Tyndale is precise. He’s a gifted scorer too, and he breaks down his man step by step. He’ll dictate to the man guarding him how a play unfolds and he’s confident that it’s a matter of time before he gets to do what he wants—and because he’s explosive and full of energy, he usually can.
After high school, Ruach and Tyndale decided to go to York University, staying in Canada, over American offers. “We were overlooked a lot, because we were extremely underrated,” Tyndale says. With a stellar CIS career behind them, it’s difficult to argue that they didn’t make the right decision—and especially so if Tyndale manages to play professional basketball just like Ruach did after he graduated.
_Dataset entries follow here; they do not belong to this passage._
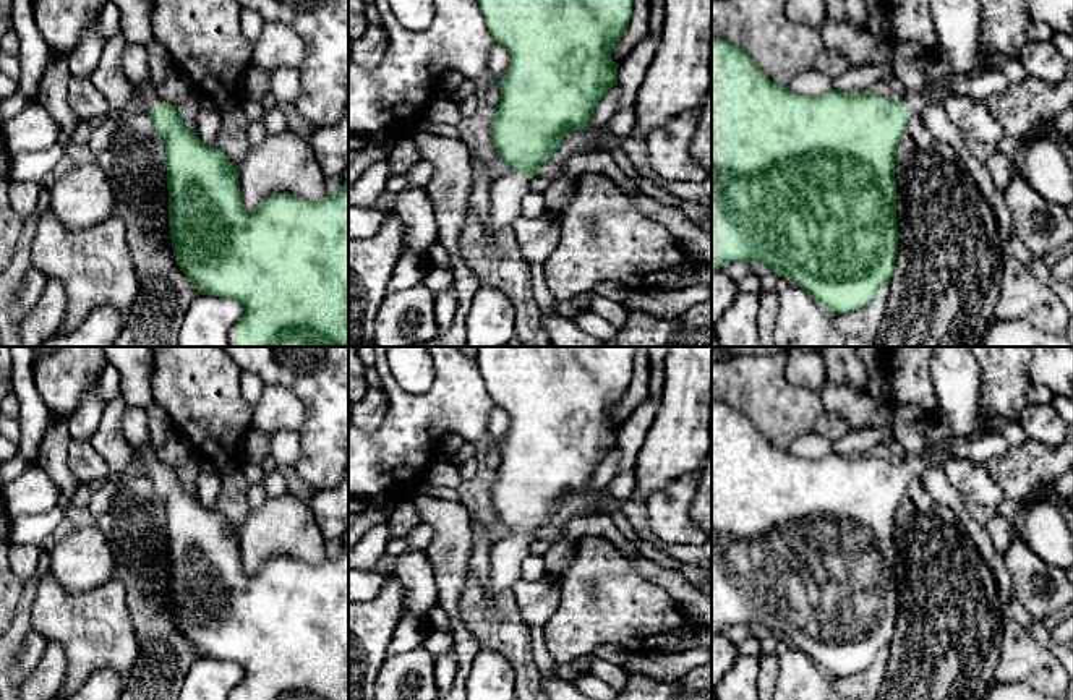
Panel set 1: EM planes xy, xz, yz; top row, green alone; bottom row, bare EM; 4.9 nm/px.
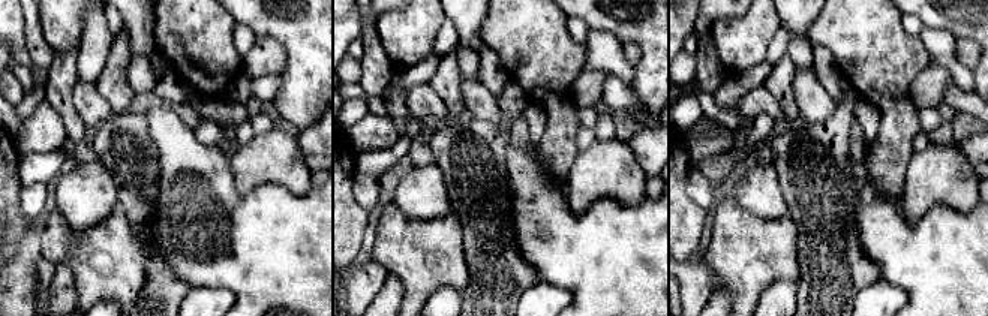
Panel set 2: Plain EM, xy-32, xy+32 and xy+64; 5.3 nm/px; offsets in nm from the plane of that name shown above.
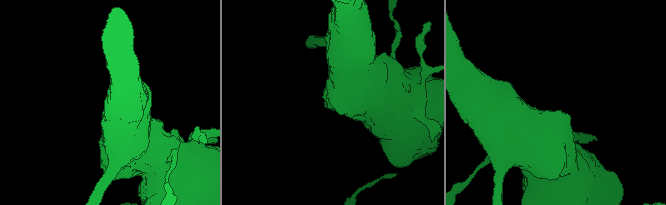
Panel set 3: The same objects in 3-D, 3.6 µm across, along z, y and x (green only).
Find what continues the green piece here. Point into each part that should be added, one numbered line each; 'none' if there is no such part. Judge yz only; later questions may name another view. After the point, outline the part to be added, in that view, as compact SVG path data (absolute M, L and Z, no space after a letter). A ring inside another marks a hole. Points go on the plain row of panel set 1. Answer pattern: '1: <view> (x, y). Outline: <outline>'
1: yz (955, 373). Outline: M932 347L930 378L937 407L926 416L924 450L900 454L908 478L924 480L929 463L945 468L951 457L943 444L953 438L1002 436L1013 447L1024 444L1028 436L1020 421L982 418L982 376L976 356L966 347Z

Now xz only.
1: xz (506, 556). Outline: M511 535L489 546L488 590L491 595L512 591L514 585L522 580L520 566L528 554L528 541L519 535Z

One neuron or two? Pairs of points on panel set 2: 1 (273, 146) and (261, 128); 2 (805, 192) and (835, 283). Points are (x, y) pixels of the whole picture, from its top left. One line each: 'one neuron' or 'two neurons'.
1: two neurons
2: one neuron

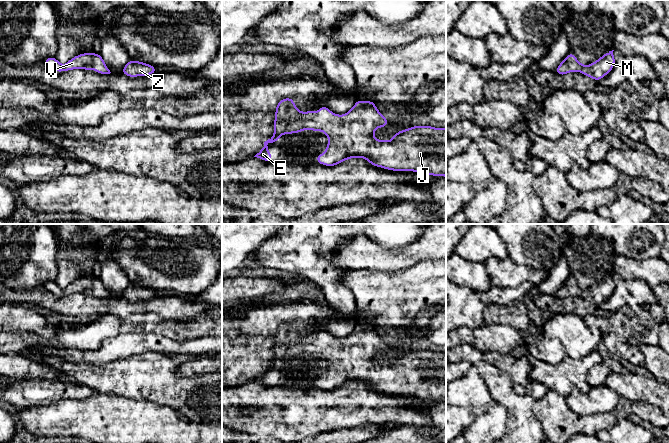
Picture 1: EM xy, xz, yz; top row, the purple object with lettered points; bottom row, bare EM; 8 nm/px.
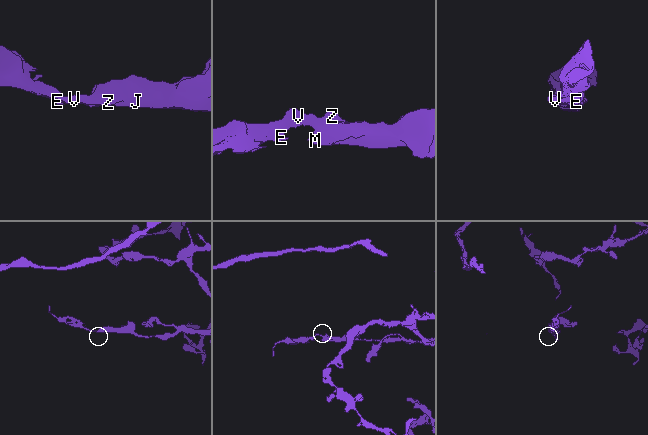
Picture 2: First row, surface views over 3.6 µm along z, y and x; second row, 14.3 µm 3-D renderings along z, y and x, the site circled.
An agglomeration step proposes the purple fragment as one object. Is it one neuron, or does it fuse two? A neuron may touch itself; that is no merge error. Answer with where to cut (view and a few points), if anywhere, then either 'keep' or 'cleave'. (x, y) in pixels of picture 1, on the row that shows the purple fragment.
no cut | keep

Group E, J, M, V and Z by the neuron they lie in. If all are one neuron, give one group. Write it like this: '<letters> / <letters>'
E J M V Z

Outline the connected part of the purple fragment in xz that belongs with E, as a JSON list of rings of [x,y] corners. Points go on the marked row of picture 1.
[[[284,98],[276,106],[273,136],[264,142],[263,148],[254,157],[271,162],[273,157],[267,147],[269,143],[278,142],[283,134],[312,130],[321,131],[328,137],[325,151],[316,157],[319,164],[332,167],[347,159],[359,157],[366,159],[371,165],[387,170],[446,177],[446,128],[413,126],[398,131],[390,141],[377,140],[374,137],[375,130],[387,125],[388,120],[378,111],[373,101],[357,100],[346,114],[338,115],[326,106],[321,106],[319,111],[301,112],[293,98]]]

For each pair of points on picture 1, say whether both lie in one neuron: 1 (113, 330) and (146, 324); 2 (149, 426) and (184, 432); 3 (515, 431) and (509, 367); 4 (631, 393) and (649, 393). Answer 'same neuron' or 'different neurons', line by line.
1: same neuron
2: same neuron
3: different neurons
4: same neuron

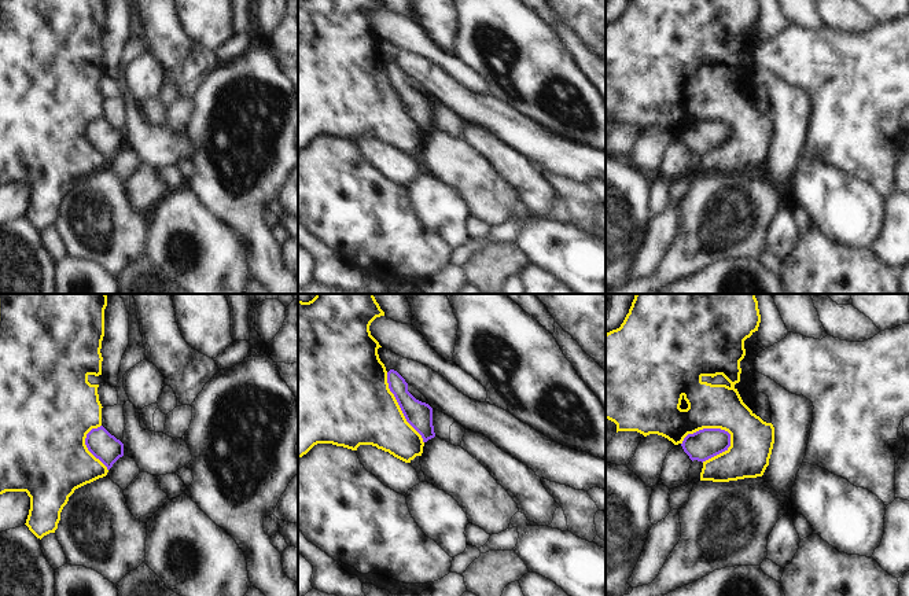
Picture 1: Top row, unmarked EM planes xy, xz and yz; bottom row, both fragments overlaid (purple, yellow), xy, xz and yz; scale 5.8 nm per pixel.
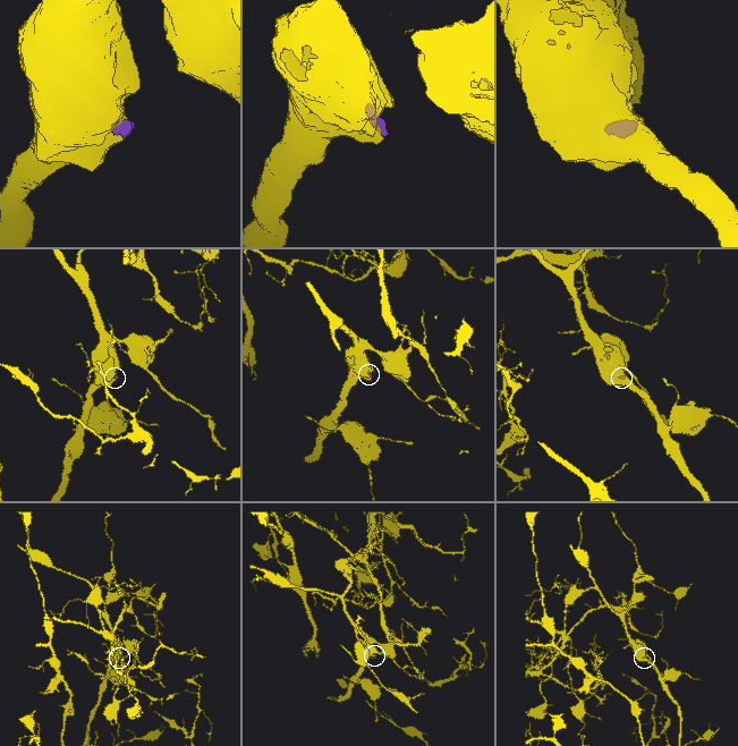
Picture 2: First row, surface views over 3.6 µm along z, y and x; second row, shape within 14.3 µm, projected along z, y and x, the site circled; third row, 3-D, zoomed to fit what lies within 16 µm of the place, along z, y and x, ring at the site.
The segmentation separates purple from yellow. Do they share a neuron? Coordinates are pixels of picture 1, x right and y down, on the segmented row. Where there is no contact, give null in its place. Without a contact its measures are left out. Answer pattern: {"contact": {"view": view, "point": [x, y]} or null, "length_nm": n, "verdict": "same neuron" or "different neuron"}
{"contact": {"view": "yz", "point": [705, 429]}, "length_nm": 300, "verdict": "different neuron"}

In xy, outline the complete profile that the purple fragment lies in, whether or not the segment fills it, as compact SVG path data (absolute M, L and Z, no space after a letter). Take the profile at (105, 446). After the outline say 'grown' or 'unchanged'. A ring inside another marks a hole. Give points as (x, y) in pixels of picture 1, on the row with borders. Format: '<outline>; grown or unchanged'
M103 426L92 428L85 438L88 450L99 459L107 470L124 456L124 444L111 435Z; unchanged

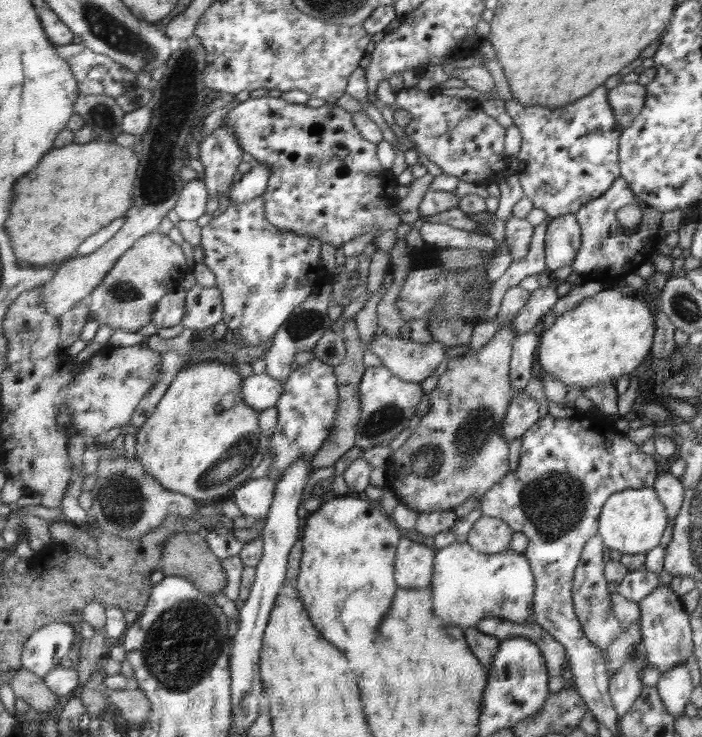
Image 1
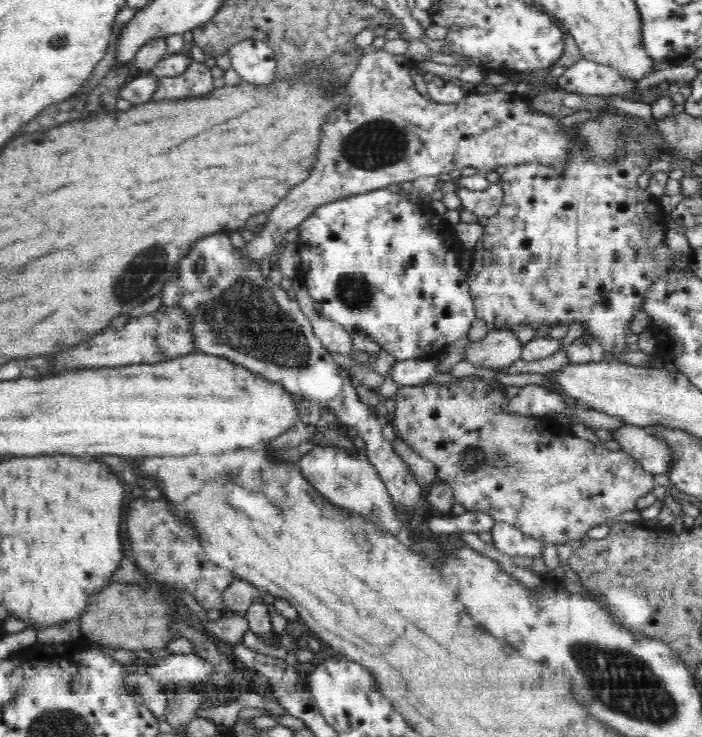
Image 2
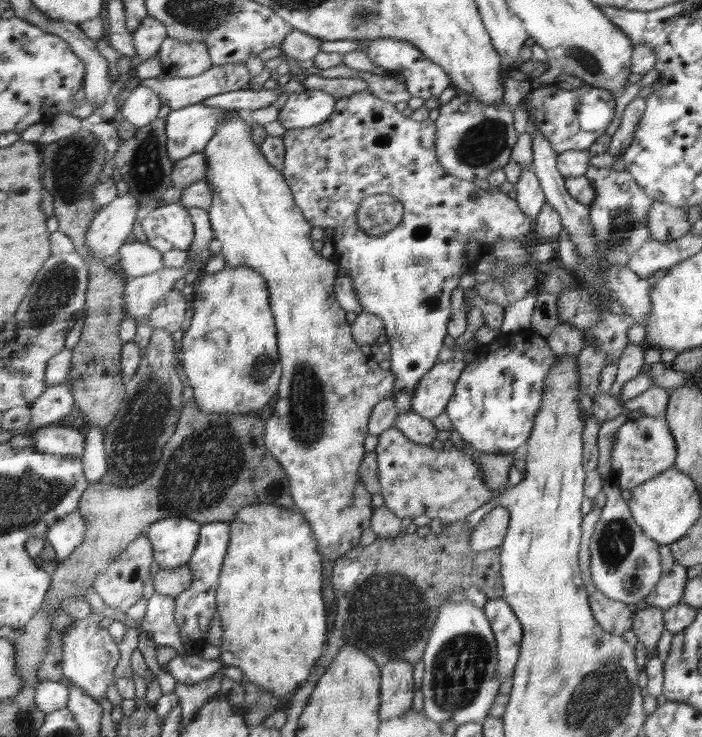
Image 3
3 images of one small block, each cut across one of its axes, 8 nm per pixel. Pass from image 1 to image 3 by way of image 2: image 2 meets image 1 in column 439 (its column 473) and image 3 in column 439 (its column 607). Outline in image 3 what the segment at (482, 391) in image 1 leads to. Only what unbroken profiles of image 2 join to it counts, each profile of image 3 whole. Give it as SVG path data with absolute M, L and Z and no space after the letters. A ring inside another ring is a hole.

Still, they leave behind a legacy of excellence at the point guard position with the York Lions, but Ruach quickly notes that he and Tyndale weren’t the first in line. York has been able to rely on excellent point guard play for about 20 years, yet the team enters this season with uncertainty at the position. Oliveri explains that there are a few candidates, but that it’s still early. “We believe in the players we have,” he says. “We’re not continually trying to bring in four new players at the position.” As for Tyndale and Ruach, Oliveri says that they embodied what it means to be a York Lions.
“Work harder than who works the hardest,” just like what Tyndale told his teammates inside the locker room after his final CIS game. The two are part of the York family, and perhaps that’s why they both fit so well at the university—Kulig remembers that, “Family meant a lot to both players and really anchored them.”
Tyndale, Ruach and Levy are now shooting threes. After two hours and 906 shots, they’re done. The three of them have made 615, good for 68 percent. “That’s bad,” Ruach says. Just then, Tyndale pulls out his cellphone to show a photo of one workout where they made 85 percent of their shots.
That means that there’s still plenty more work ahead. They’re getting better, together, dribble after dribble after dribble, and jumpshot after jumpshot after jumpshot.